Written exercise A -> In the review of *Beloved*, what age did Toni Morrison turn?
Written exercise B -> Reproduce the passage of the *Beloved* review starting at "Indeed, it's not" and ending at "the central narrative.".

* START Document extract *

Book review: Beloved
It's Toni Morrison's birthday this week. She turned 82, and so in honour of (IMHO) one of the greatest living authors in the world, I thought I would review Beloved - a literary classic, and if you are a fan of the movies, it's also a movie starring Oprah Winfrey as the main character Sethe, probably her finest role ever, on the box or the silver screen.
Beloved was a novel that grabbed me right from its opening line: "124 was spiteful. Full of a baby's venom". It's a line that is meant to shock and haunt you, and indicates from the start that this is a story that will rattle and unsettle.
Indeed, it's not an easy book to read, but I don't think Morrison's intention as a writer is to write little jewels of stories that will lull you to sleep on rainbow clouds, believing that the world is made of nothing but cotton candy and goodness.
Beloved is about the traumatising scars left behind by American slavery, even after emancipation, but more than that, it's a horrific tale of love gone awry. I am of the firm belief that every book ever written has love at its core - stories are defined by the emotion, even if it's by the very absence of it from the central narrative.

* END Document extract *
* START Data section *

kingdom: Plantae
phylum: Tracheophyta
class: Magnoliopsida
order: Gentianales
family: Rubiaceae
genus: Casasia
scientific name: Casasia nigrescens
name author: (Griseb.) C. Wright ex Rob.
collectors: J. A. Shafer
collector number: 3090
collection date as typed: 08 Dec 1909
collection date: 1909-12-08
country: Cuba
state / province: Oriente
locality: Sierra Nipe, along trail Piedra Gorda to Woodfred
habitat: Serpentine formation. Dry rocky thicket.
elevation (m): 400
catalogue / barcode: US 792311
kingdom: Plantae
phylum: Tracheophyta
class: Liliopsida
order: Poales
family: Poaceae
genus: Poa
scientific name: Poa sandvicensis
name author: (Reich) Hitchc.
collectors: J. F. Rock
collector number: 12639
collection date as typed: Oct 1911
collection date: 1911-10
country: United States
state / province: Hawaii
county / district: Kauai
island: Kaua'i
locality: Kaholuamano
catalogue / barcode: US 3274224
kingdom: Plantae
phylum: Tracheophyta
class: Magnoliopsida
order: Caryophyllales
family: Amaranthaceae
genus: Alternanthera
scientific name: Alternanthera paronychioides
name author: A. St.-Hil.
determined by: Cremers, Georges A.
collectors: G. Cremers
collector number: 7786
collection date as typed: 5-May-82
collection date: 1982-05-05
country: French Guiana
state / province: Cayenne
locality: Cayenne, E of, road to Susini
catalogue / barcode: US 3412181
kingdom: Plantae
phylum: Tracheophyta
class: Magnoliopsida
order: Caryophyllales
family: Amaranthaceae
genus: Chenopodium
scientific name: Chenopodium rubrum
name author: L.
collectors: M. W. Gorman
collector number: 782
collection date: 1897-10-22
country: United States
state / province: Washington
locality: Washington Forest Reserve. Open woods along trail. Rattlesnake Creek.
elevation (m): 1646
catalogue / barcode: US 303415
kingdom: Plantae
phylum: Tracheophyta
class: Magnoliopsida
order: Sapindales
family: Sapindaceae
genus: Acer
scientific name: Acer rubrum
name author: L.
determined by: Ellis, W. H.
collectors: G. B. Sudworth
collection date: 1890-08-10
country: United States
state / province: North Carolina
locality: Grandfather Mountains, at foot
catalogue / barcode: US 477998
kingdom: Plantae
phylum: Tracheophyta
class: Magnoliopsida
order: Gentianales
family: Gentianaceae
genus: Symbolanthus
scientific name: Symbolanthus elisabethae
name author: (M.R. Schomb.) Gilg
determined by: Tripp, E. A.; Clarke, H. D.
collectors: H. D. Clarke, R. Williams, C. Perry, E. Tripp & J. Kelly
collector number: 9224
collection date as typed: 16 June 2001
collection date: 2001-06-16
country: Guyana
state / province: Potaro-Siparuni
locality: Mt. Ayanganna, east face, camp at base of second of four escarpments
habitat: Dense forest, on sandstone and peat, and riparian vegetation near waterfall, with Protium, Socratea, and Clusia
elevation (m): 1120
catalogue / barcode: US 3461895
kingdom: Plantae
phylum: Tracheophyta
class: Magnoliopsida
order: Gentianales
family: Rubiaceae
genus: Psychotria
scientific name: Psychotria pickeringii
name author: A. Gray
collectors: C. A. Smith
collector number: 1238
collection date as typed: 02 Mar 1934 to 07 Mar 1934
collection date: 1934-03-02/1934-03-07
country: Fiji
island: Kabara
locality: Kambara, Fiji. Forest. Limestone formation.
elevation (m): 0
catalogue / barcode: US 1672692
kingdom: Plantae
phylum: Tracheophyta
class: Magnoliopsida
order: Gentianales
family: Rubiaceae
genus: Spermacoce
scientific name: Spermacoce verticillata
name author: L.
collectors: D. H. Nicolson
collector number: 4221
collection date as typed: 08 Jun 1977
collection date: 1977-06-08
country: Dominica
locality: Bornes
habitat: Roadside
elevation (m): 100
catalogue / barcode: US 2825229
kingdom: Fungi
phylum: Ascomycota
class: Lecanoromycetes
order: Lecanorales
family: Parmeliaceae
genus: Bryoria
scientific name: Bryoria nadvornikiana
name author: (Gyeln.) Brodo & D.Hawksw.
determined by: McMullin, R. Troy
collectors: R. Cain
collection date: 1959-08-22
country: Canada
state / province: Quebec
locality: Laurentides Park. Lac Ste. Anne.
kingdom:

* END Data section *

Correct response A -> 82

Correct response B ->
Indeed, it's not an easy book to read, but I don't think Morrison's intention as a writer is to write little jewels of stories that will lull you to sleep on rainbow clouds, believing that the world is made of nothing but cotton candy and goodness.
Beloved is about the traumatising scars left behind by American slavery, even after emancipation, but more than that, it's a horrific tale of love gone awry. I am of the firm belief that every book ever written has love at its core - stories are defined by the emotion, even if it's by the very absence of it from the central narrative.